:: Input for this task
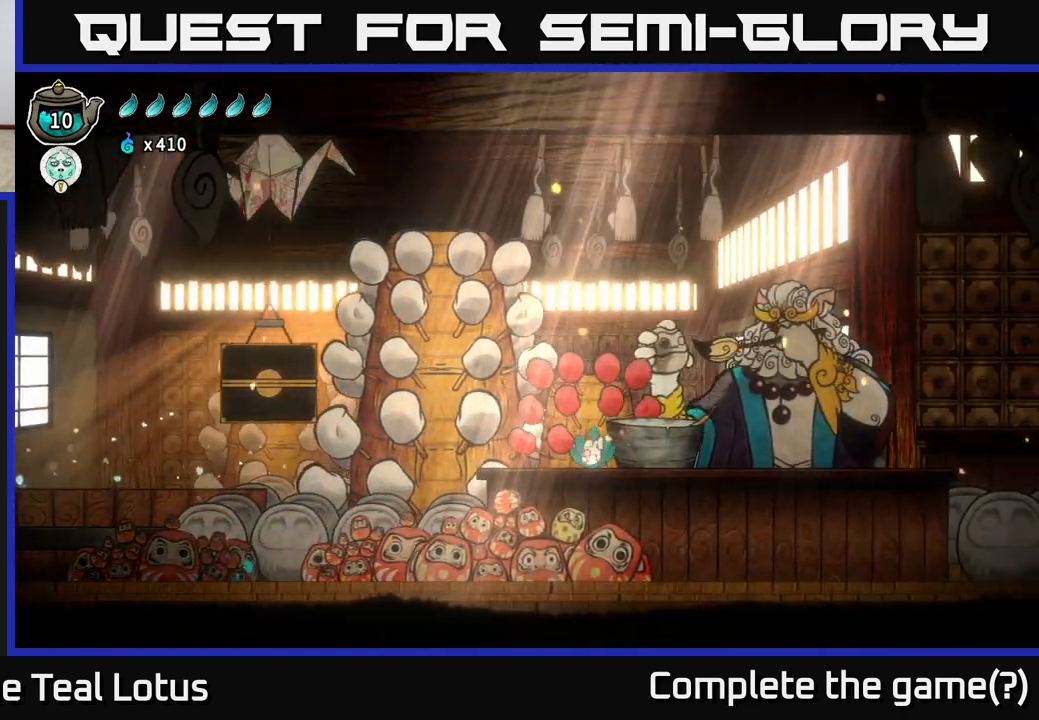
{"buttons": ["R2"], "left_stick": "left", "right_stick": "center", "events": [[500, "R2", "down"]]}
::::
:: Input for this task
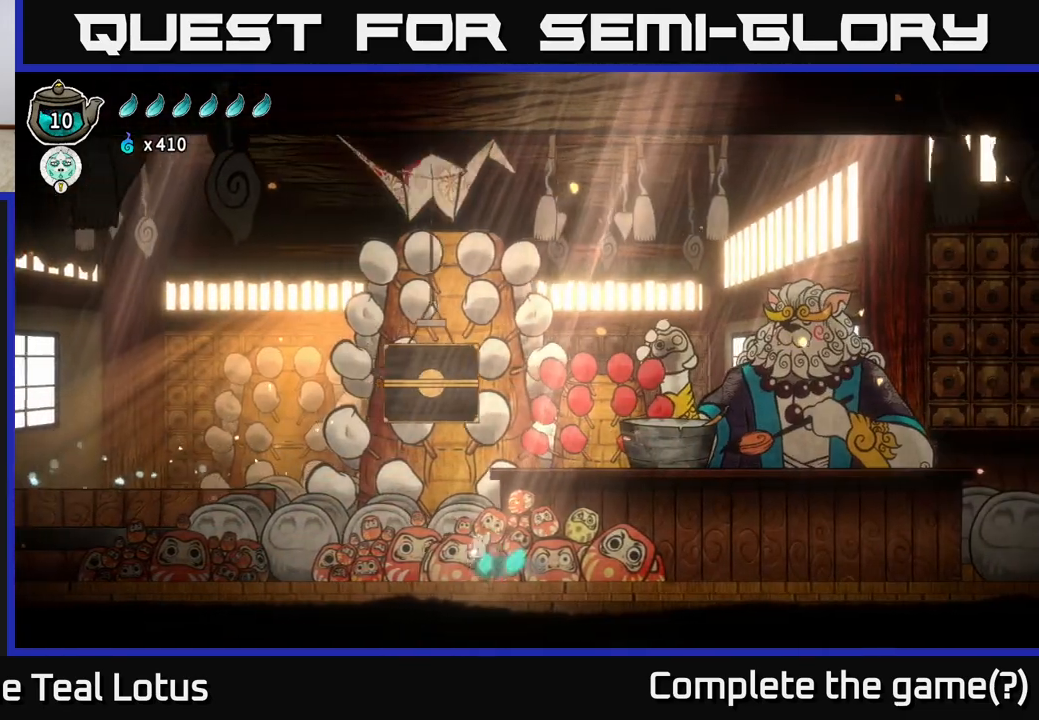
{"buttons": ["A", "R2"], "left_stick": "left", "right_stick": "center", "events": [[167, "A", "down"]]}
::::
:: Input for this task
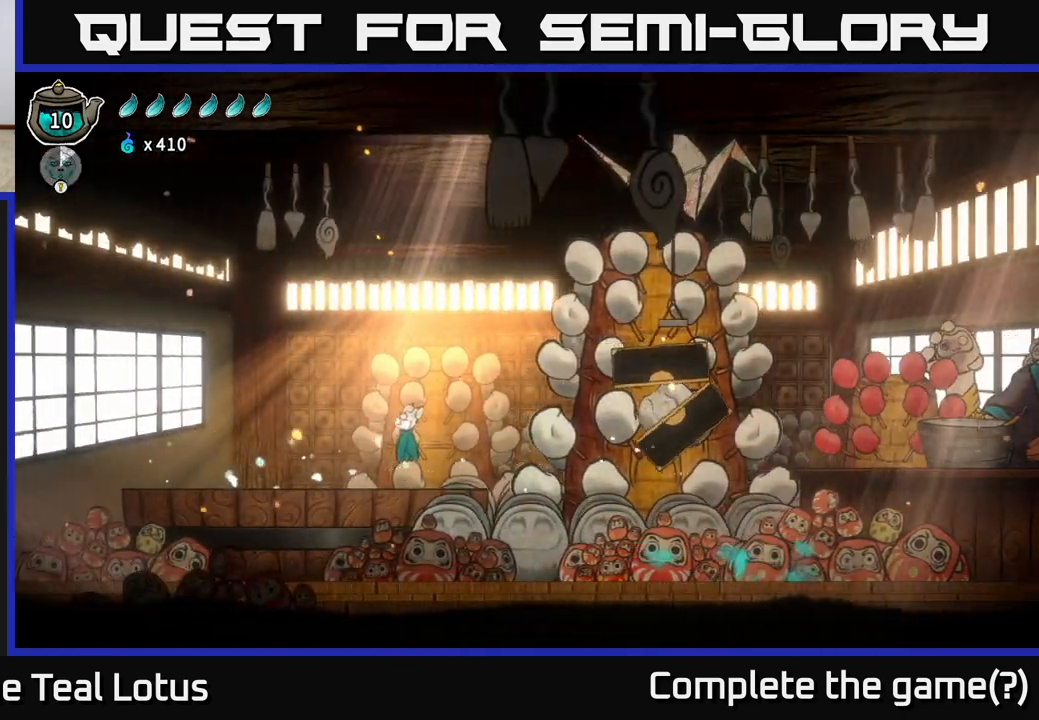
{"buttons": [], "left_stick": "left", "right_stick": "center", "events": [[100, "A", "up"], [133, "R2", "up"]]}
::::
__Prompt__:
Please determine how many lines in the entries contain the word "down" and reply with that figure alone.

__Answer section__:
2